For the most part the Level 1 (110v, normal wall outlet) and Level 2 (240v, Clothes Dryer, Dedicated home chargers, or what you find at Grocery Stores and malls) is not going to overtax the batteries/systems which are designed for peak Level 3 / DC SuperCharging at MUCH higher amounts of power. However, the SuperCharging is completely able to overpower your car's batteries, so you'll never get near the theoretical peak performance (for long).
- On Level 1 charging, you might think 120v @ 20A = is 2.4Kw... but in truth, a 20A circuit breaker, will be throttled by the charger/car to about 16A (1.9Kw) and most people only have a 15A breaker throttled to about 12A (1.4Kw), or about half of theoretical.
- On Level 2 changing, a Chevy Volt and Spark do about 3.3Kw, the Nissan Leaf does about 6.6Kw, but a Tesla can do like 20Kw -- but most places are going to deliver less than that.
- Supercharging can in theory do 250Kw or more... but cars will only take that for about 5 minutes when your battery is low. As it charges it heats up, and keeps dropping the rate of charge until you get to about 50Kw by the time you're up to 90% charge.

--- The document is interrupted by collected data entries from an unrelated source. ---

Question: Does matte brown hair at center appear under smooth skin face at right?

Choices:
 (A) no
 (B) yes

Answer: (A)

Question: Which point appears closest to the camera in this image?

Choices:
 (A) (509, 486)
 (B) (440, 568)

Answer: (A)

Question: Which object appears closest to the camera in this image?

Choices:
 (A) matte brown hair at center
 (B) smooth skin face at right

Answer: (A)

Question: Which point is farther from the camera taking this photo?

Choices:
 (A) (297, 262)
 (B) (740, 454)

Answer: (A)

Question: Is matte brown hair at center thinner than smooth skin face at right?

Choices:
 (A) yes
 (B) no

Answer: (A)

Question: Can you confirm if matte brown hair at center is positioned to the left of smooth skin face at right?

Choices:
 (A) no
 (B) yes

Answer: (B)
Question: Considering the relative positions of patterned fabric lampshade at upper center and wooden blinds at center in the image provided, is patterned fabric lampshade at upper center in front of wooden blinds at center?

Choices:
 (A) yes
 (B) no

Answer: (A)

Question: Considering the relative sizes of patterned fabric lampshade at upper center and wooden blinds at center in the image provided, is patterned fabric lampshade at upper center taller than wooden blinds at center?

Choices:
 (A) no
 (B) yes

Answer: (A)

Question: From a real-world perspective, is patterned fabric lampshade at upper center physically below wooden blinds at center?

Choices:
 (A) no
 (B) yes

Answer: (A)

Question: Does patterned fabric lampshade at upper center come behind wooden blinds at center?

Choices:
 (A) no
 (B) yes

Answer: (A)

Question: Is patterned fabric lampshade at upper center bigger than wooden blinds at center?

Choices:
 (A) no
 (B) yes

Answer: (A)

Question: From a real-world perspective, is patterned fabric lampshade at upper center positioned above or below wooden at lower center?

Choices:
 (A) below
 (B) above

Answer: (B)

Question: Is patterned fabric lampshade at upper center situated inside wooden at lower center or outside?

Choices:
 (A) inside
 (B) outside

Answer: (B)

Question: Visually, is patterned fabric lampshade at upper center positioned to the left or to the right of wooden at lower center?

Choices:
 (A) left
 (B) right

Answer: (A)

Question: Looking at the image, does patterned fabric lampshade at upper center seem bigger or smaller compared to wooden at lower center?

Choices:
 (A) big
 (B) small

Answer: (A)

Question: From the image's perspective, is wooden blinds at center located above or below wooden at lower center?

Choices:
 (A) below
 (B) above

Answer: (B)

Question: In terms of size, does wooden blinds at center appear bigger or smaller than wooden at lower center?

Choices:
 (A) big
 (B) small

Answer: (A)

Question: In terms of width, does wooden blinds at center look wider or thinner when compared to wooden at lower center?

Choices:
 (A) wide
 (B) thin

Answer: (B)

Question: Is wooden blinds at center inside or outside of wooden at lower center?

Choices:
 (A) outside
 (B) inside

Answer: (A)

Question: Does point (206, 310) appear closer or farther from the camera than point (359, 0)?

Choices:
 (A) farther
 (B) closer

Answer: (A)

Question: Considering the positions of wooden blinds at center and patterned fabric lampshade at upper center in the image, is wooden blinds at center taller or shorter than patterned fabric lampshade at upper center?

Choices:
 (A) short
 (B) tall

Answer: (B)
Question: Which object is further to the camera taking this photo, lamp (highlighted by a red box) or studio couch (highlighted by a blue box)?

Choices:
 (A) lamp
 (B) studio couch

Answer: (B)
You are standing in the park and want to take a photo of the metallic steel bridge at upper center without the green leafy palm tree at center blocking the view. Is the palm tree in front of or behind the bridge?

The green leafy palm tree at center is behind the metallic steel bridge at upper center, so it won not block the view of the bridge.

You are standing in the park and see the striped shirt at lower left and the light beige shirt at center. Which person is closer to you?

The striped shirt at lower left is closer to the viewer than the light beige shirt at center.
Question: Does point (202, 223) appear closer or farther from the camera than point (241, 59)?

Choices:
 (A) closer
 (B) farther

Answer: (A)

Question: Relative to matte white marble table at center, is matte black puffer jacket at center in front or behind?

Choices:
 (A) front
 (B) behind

Real World Time[edit | edit source]
So users don't care about specs like kilowatts, they care about time (how much time does it take to charge). So instead of following the engineers, fans and geeks, I use the more common sense average miles per hour of charge (M/H). Here's a table with very loose guidelines on what it'll take to charge for the next dash.
Country | Type | Names | Charging Speed | 20-80% Fill ( ≈200 miles) |
---|---|---|---|---|
Both | AC | J1772 | Home 110v = 2MPH Destination = 20-30MPH Home 220v = 44MPH |
10 hours 7 Hours 5 hours |
CCS1 | DC | CCS1 | L1 : 100 M/H L2 : 200 M/H L3 : 400 M/H |
2 hours 1 hour 30 minutes |
Tesla | DC | Tesla | v1 = 250 M/H v2 = 350 M/H v3 = 400 M/H |
45 minutes 35 minutes 30 minutes |
If you're trying to fill up to 100% and you have a 300-mile range, figure about an hour (+/- a few minutes). And if you're going shorter, you can divide accordingly.
EV road-trippers learn how to use their cars charging, driving until their battery is low, then only giving it enough charge to get to the next station (+ say 10-20% safety margin). It starts working out to about 30-40 minute breaks every 3 hours or so, maybe a little longer if you get a meal while it charges -- which is not much worse than an IC (Internal Combustion) for practical road trips.